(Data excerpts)
■ ■ ■

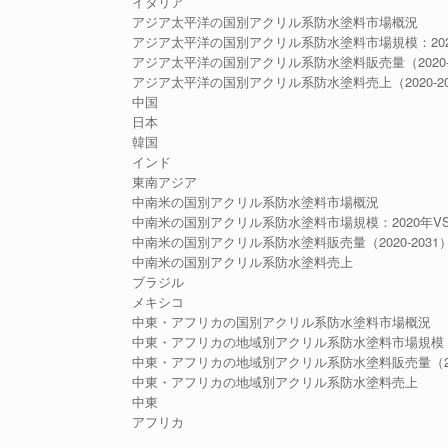
イタリア
アジア太平洋の国別アクリル系防水塗料市場概況
アジア太平洋の国別アクリル系防水塗料市場規模：2020年
アジア太平洋の国別アクリル系防水塗料販売量（2020-2
アジア太平洋の国別アクリル系防水塗料売上（2020-20
中国
日本
韓国
インド
東南アジア
中南米の国別アクリル系防水塗料市場概況
中南米の国別アクリル系防水塗料市場規模：2020年VS20
中南米の国別アクリル系防水塗料販売量（2020-2031
中南米の国別アクリル系防水塗料売上
ブラジル
メキシコ
中東・アフリカの国別アクリル系防水塗料市場概況
中東・アフリカの地域別アクリル系防水塗料市場規模：202
中東・アフリカの地域別アクリル系防水塗料販売量（202
中東・アフリカの地域別アクリル系防水塗料売上
中東
アフリカ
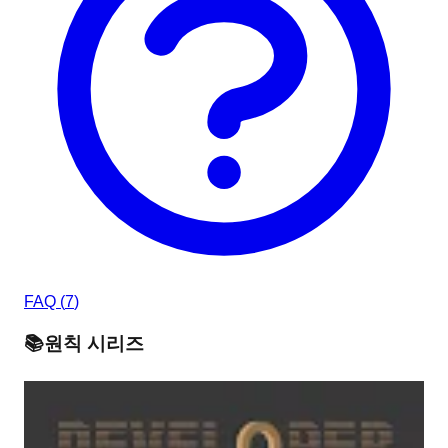
FAQ (
7
)
📚
원칙
시리즈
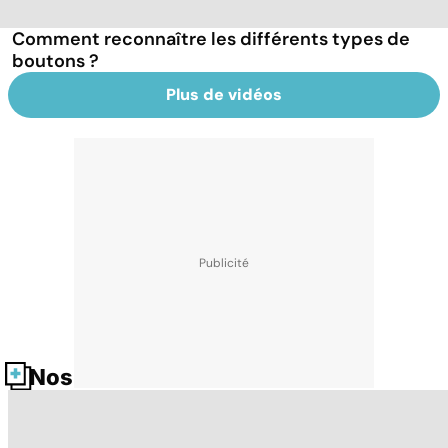
Comment reconnaître les différents types de
boutons ?
Plus de vidéos
Nos fiches santé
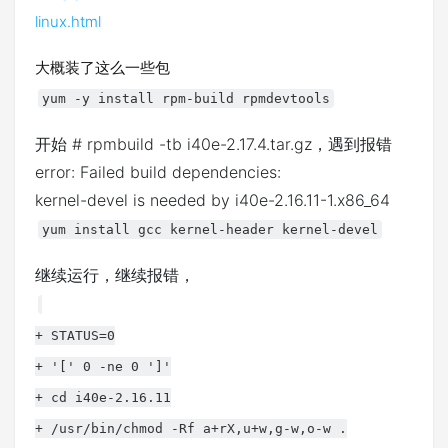
linux.html
大概装了这么一些包
yum -y install rpm-build rpmdevtools
开始 # rpmbuild -tb i40e-2.17.4.tar.gz，遇到报错
error: Failed build dependencies:
kernel-devel is needed by i40e-2.16.11-1.x86_64
yum install gcc kernel-header kernel-devel
继续运行，继续报错，
+ STATUS=0
+ '[' 0 -ne 0 ']'
+ cd i40e-2.16.11
+ /usr/bin/chmod -Rf a+rX,u+w,g-w,o-w .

■ ■ ■

TASK ITEM » Rewrite all of the items above with every "yum" changed to "dnf" and nothing else altered. Leave the pictures out of your answer.

SOLVED EXERCISE »
イタリア
アジア太平洋の国別アクリル系防水塗料市場概況
アジア太平洋の国別アクリル系防水塗料市場規模：2020年
アジア太平洋の国別アクリル系防水塗料販売量（2020-2
アジア太平洋の国別アクリル系防水塗料売上（2020-20
中国
日本
韓国
インド
東南アジア
中南米の国別アクリル系防水塗料市場概況
中南米の国別アクリル系防水塗料市場規模：2020年VS20
中南米の国別アクリル系防水塗料販売量（2020-2031
中南米の国別アクリル系防水塗料売上
ブラジル
メキシコ
中東・アフリカの国別アクリル系防水塗料市場概況
中東・アフリカの地域別アクリル系防水塗料市場規模：202
中東・アフリカの地域別アクリル系防水塗料販売量（202
中東・アフリカの地域別アクリル系防水塗料売上
中東
アフリカ
FAQ (
7
)
📚
원칙
시리즈
Comment reconnaître les différents types de
boutons ?
Plus de vidéos
Nos fiches santé
linux.html
大概装了这么一些包
dnf -y install rpm-build rpmdevtools
开始 # rpmbuild -tb i40e-2.17.4.tar.gz，遇到报错
error: Failed build dependencies:
kernel-devel is needed by i40e-2.16.11-1.x86_64
dnf install gcc kernel-header kernel-devel
继续运行，继续报错，
+ STATUS=0
+ '[' 0 -ne 0 ']'
+ cd i40e-2.16.11
+ /usr/bin/chmod -Rf a+rX,u+w,g-w,o-w .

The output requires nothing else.